'Victoria' | Sweet Peas Original
'Victoria' | Sweet Peas Original
-Original, unframed watercolor painting.
-Size: 18×24
-Beautiful, cold-press watercolor paper with watercolor & charcoal
“Floriography”: the language of flowers
Sweet Peas are April’s flower & symbolize delicate or blissful pleasure. Though native to the Aegean Islands, it was a Scottish nurseryman who crossbred the Sweet Pea into the fragrant, butterfly-shaped blossoms we know today. Soon after, it was so popular that no Victorian dinner party or wedding was considered complete without an abundance of Sweet Pea arrangements!

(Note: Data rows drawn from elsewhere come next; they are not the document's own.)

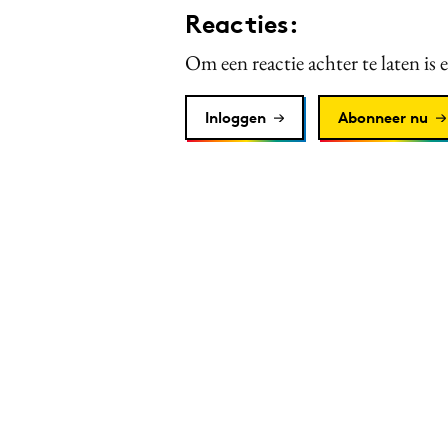
Reacties:
Om een reactie achter te laten is 
Inloggen
Abonneer nu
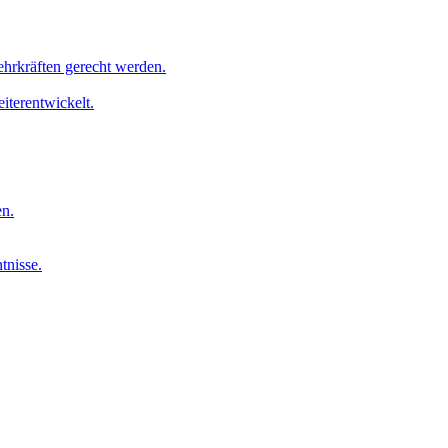
ehrkräften gerecht werden.
iterentwickelt.
en.
tnisse.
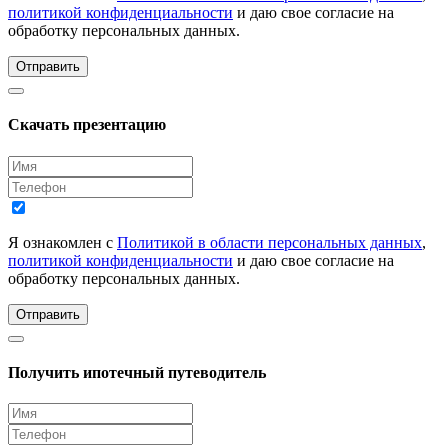
политикой конфиденциальности
и даю свое согласие на
обработку персональных данных.
Отправить
Скачать презентацию
Я ознакомлен с
Политикой в области персональных данных
,
политикой конфиденциальности
и даю свое согласие на
обработку персональных данных.
Отправить
Получить ипотечный путеводитель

In France, a superstition even developed around the flower; Sweet Peas were believed to be good luck for brides because of their ability to make everyone around her tell the truth (I’m not sure that’s what brides need on their wedding day. . but apparently the French thought so). This climbing annual is now available in every color except yellow, despite ongoing efforts by horticulturalists to breed this elusive color.
“Floriography”: the language of flowers
Thousands of years of folklore, mythology & religious tradition have contributed to the meanings we ascribe to flowers today. Floriography peaked in popularity during the Victorian era when, armed with floral dictionaries, gentlemen would send cryptic messages to ladies with specific nosegays or tussie mussies called “talking bouquets”.
Still today we have a tradition of birth month flowers, the meanings of which are rooted in floriography. Similar to zodiac signs or birthstones, it is believed you inherit the characteristics of the flower assigned to your birth month.